#### Task item
Could you copy each line of the listing below that has the word "weight"?

——————————

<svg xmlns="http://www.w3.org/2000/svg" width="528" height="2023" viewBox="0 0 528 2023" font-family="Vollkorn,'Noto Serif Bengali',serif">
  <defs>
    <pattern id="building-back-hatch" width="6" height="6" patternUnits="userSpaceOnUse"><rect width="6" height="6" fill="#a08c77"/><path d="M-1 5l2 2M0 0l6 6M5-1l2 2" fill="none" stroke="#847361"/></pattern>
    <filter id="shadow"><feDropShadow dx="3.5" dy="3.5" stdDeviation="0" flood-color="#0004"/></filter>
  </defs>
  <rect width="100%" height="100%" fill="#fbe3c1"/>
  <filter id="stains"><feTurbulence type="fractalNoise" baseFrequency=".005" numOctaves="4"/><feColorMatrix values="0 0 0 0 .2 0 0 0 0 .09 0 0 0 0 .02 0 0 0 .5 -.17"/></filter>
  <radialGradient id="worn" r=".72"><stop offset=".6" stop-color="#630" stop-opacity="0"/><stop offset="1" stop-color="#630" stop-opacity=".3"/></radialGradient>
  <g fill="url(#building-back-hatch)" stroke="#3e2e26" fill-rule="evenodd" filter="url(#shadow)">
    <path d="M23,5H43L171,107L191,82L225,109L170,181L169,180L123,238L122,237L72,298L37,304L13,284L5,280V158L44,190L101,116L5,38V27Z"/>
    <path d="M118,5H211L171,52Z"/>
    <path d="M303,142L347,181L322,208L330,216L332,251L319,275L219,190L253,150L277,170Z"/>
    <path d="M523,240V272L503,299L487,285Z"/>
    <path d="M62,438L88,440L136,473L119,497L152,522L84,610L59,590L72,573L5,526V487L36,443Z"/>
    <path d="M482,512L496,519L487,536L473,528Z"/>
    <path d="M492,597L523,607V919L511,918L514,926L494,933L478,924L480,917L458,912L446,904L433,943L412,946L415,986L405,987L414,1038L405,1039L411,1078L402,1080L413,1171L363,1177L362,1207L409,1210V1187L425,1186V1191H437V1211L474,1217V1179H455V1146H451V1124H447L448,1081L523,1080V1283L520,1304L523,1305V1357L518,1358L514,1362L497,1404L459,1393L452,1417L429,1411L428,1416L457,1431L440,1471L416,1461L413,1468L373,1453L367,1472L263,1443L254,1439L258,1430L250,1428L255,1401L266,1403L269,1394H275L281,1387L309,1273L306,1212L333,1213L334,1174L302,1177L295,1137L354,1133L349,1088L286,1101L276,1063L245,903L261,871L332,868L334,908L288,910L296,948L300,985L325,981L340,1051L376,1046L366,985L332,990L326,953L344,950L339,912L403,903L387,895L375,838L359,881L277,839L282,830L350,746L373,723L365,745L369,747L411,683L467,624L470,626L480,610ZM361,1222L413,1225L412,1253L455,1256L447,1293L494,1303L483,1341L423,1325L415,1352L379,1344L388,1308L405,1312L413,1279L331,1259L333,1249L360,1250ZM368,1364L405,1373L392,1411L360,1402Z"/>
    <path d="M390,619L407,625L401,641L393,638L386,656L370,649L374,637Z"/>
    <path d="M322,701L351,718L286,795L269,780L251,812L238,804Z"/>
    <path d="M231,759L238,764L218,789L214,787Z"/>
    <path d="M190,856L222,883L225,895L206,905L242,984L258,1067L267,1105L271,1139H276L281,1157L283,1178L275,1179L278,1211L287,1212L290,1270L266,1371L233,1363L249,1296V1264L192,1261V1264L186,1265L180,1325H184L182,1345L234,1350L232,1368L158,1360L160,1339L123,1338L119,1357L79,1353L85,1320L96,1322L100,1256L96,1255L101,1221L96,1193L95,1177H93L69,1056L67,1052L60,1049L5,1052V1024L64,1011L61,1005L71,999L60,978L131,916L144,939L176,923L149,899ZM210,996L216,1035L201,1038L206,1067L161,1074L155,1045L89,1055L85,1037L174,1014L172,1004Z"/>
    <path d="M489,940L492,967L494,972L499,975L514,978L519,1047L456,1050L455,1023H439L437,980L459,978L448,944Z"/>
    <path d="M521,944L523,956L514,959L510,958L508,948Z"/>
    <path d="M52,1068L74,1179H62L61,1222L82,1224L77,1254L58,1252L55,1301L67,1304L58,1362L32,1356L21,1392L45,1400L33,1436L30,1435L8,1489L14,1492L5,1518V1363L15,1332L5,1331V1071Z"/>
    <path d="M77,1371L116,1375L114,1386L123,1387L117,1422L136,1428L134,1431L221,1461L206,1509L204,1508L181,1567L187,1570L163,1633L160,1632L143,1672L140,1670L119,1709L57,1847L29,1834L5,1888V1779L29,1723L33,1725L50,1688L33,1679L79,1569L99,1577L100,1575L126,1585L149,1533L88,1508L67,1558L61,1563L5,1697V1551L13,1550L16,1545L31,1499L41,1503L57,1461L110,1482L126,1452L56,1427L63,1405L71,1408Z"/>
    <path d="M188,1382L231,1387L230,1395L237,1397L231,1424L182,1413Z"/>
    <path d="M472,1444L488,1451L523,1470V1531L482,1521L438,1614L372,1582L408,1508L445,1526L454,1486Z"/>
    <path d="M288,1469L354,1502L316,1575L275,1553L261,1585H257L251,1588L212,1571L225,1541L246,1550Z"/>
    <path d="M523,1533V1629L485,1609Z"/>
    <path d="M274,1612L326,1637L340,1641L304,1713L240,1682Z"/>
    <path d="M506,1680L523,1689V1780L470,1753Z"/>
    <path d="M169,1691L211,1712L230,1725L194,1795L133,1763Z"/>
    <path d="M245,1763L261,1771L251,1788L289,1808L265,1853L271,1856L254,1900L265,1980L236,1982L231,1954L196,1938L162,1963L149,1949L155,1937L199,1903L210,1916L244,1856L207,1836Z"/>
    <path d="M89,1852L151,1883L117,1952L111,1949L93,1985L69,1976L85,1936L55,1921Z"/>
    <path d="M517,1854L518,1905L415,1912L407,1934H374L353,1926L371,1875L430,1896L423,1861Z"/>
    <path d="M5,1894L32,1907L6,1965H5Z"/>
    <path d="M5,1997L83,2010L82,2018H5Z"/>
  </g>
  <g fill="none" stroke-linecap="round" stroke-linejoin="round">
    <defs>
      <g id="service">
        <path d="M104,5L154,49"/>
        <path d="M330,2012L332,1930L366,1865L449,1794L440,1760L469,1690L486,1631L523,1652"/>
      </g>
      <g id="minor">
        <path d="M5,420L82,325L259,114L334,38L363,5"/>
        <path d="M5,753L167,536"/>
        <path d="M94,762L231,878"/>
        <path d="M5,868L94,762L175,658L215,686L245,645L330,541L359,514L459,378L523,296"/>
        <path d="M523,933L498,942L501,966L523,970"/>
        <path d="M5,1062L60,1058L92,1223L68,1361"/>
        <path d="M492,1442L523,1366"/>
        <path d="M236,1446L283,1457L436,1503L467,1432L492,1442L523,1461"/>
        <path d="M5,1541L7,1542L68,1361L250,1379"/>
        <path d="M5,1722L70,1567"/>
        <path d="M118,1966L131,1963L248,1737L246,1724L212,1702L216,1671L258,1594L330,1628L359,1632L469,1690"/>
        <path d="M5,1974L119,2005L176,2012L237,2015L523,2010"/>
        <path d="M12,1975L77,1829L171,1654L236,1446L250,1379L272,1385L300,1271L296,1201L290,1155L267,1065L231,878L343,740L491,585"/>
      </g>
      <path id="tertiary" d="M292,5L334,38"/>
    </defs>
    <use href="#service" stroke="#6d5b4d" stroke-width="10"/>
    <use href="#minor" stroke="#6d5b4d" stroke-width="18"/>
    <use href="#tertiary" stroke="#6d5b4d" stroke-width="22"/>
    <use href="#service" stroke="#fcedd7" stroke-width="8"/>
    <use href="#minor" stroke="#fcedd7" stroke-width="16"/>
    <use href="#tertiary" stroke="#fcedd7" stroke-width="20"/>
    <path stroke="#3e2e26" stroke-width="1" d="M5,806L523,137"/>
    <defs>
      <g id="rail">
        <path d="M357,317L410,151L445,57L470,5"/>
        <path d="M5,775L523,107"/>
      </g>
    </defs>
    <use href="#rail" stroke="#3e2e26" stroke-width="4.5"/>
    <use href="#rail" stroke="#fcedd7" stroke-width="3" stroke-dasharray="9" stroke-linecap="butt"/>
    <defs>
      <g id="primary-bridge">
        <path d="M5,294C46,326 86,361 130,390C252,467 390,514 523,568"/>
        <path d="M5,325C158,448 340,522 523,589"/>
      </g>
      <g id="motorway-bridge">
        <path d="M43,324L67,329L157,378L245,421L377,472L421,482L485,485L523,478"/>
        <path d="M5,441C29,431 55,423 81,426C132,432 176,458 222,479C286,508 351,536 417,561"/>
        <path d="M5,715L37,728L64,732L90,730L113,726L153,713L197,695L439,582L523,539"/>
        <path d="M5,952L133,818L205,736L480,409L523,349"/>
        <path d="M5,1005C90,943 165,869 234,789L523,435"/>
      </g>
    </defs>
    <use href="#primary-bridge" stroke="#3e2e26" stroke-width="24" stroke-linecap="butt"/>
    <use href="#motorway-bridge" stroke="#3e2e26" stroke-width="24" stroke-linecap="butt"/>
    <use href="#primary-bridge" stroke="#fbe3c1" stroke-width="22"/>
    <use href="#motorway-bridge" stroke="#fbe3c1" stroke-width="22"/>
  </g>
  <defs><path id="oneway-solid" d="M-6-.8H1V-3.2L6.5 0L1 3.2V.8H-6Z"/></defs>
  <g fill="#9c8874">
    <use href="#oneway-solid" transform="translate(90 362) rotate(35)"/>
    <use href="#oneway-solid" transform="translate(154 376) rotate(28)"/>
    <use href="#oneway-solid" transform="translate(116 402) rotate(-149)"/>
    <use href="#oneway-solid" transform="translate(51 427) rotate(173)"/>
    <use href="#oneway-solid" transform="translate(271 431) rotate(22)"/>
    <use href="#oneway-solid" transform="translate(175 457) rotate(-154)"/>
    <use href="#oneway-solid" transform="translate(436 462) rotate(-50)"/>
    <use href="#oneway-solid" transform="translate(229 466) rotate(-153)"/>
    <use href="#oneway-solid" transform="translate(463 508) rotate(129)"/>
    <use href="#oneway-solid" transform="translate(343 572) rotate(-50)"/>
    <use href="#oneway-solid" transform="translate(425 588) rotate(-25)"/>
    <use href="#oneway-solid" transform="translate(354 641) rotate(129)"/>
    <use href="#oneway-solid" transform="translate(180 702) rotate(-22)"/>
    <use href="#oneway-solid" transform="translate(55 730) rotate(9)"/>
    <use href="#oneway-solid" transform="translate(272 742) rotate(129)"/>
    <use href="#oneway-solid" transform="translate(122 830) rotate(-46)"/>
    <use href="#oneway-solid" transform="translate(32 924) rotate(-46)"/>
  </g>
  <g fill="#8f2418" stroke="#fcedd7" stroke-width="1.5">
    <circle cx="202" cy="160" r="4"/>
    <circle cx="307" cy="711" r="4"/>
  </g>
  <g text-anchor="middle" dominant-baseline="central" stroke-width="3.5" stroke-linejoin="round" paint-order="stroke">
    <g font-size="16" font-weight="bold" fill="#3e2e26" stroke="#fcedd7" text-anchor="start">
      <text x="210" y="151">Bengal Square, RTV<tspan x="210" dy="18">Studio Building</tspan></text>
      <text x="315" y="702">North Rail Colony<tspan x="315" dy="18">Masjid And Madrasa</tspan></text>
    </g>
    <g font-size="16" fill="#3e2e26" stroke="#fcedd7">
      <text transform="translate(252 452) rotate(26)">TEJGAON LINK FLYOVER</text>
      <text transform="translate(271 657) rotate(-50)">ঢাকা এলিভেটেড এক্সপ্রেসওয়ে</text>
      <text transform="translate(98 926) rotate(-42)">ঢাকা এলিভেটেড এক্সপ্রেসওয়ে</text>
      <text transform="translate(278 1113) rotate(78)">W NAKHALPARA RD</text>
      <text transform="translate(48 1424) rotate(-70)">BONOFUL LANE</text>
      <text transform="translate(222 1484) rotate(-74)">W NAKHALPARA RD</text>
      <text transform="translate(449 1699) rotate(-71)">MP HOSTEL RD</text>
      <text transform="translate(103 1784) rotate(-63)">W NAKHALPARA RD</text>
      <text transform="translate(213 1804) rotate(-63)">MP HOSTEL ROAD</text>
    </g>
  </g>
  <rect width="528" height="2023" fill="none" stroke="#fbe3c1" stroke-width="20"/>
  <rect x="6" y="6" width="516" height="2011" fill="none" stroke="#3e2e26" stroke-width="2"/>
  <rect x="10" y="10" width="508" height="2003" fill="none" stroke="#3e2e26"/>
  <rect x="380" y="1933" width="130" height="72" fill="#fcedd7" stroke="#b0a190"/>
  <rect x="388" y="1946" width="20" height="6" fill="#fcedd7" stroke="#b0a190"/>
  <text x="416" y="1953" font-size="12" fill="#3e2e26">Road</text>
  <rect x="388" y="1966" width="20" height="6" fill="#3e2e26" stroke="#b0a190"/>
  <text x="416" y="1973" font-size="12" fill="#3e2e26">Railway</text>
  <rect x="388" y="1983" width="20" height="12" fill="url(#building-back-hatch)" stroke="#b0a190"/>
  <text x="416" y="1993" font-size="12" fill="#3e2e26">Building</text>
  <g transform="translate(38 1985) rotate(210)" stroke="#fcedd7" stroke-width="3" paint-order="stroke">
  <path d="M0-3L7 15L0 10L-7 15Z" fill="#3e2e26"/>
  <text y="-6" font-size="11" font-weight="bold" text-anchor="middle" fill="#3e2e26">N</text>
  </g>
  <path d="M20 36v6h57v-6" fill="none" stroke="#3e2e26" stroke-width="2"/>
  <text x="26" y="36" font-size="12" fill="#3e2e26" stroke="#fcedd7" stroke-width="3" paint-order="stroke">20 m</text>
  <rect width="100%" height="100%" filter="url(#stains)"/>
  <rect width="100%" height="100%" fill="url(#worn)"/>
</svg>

——————————

#### Task output
    <g font-size="16" font-weight="bold" fill="#3e2e26" stroke="#fcedd7" text-anchor="start">
  <text y="-6" font-size="11" font-weight="bold" text-anchor="middle" fill="#3e2e26">N</text>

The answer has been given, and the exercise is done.